Task to complete: Write each line below back out exactly, omitting its pictures.

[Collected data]
------------------------------------------------------------

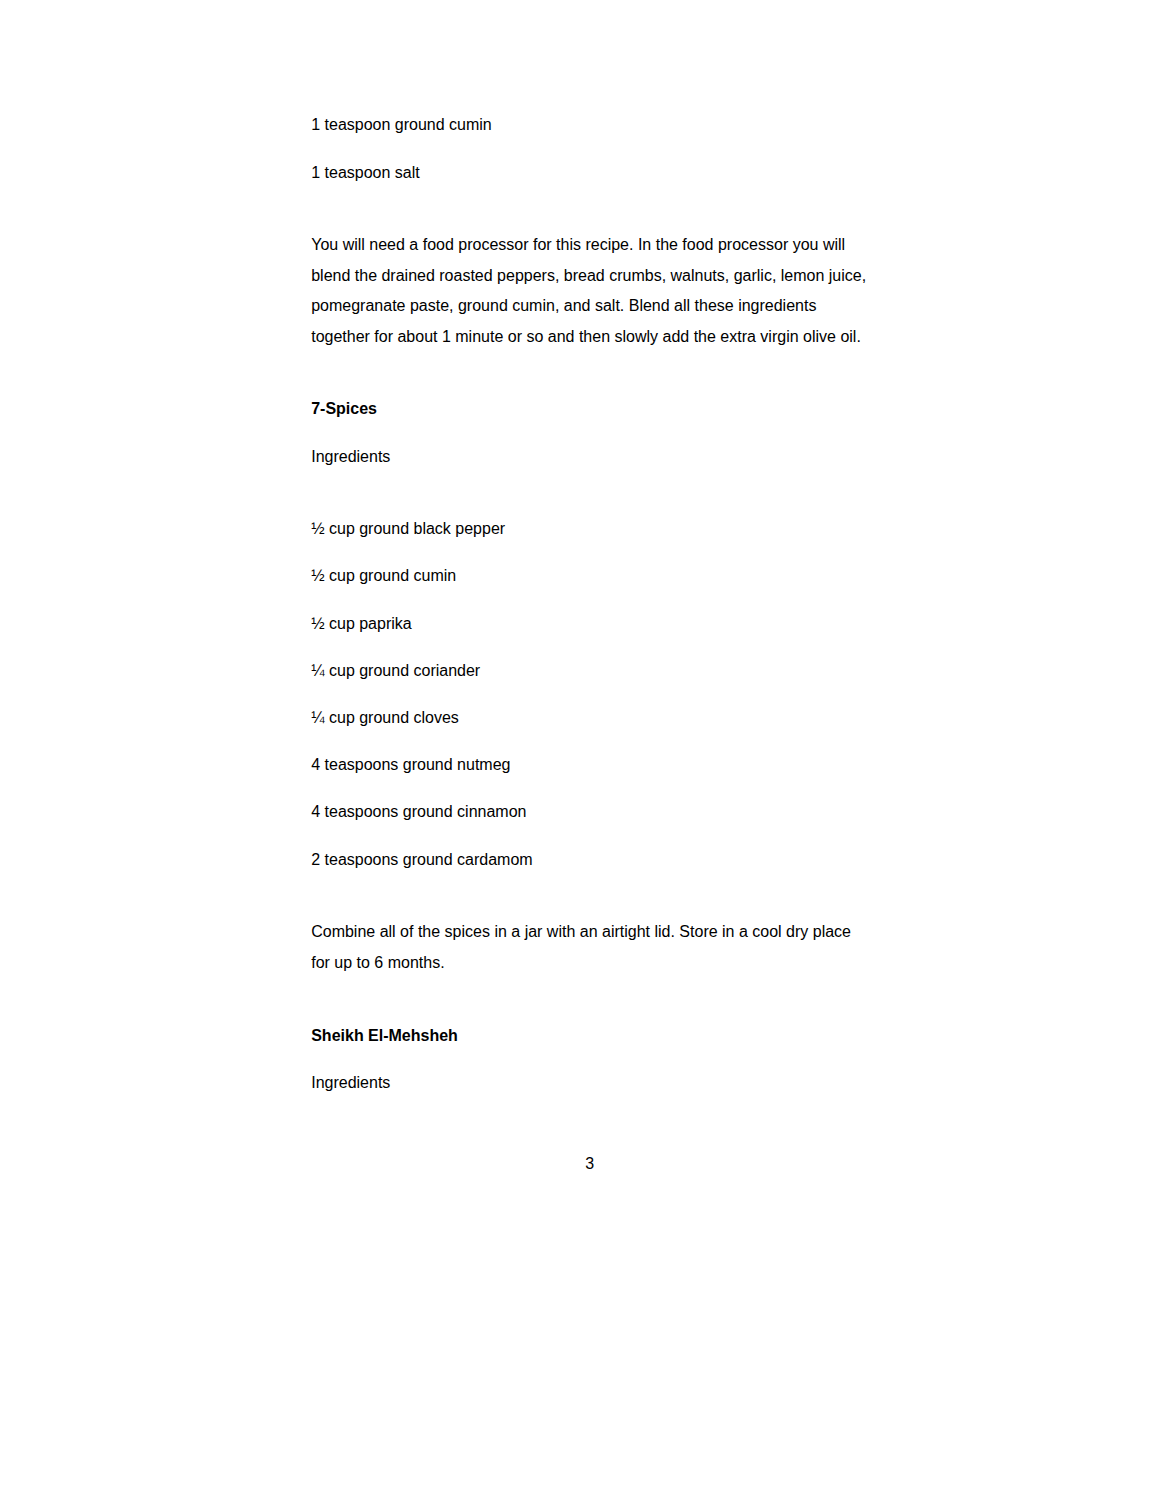1 teaspoon ground cumin
1 teaspoon salt
You will need a food processor for this recipe. In the food processor you will blend the drained roasted peppers, bread crumbs, walnuts, garlic, lemon juice, pomegranate paste, ground cumin, and salt. Blend all these ingredients together for about 1 minute or so and then slowly add the extra virgin olive oil.
7-Spices
Ingredients
½ cup ground black pepper
½ cup ground cumin
½ cup paprika
¼ cup ground coriander
¼ cup ground cloves
4 teaspoons ground nutmeg
4 teaspoons ground cinnamon
2 teaspoons ground cardamom
Combine all of the spices in a jar with an airtight lid. Store in a cool dry place for up to 6 months.
Sheikh El-Mehsheh
Ingredients
3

------------------------------------------------------------

Response area:
1 teaspoon ground cumin
1 teaspoon salt
You will need a food processor for this recipe. In the food processor you will blend the drained roasted peppers, bread crumbs, walnuts, garlic, lemon juice, pomegranate paste, ground cumin, and salt. Blend all these ingredients together for about 1 minute or so and then slowly add the extra virgin olive oil.
7-Spices
Ingredients
½ cup ground black pepper
½ cup ground cumin
½ cup paprika
¼ cup ground coriander
¼ cup ground cloves
4 teaspoons ground nutmeg
4 teaspoons ground cinnamon
2 teaspoons ground cardamom
Combine all of the spices in a jar with an airtight lid. Store in a cool dry place for up to 6 months.
Sheikh El-Mehsheh
Ingredients
3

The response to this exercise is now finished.